* WHAT YOU SHOULD DO
From the entries, copy out every line in which the word "schronisku" is found.

Dataset entries
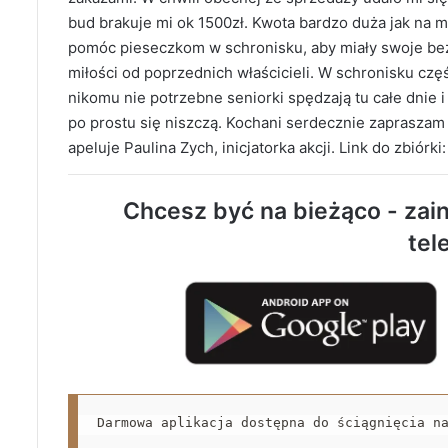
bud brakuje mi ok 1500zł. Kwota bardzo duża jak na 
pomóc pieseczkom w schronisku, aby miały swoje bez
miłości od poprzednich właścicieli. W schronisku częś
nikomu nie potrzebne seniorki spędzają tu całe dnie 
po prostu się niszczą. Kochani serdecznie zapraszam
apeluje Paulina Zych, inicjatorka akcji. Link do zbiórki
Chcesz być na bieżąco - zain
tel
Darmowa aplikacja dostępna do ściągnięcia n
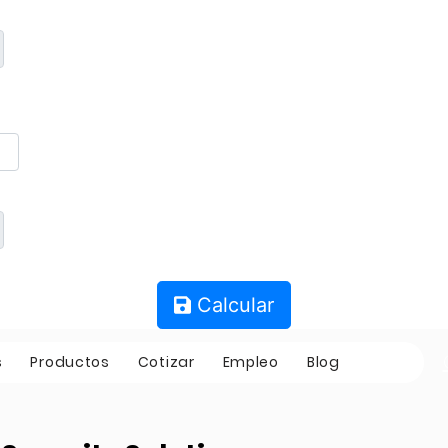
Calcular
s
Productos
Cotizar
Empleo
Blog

* TASK ANSWER
pomóc pieseczkom w schronisku, aby miały swoje bez
miłości od poprzednich właścicieli. W schronisku częś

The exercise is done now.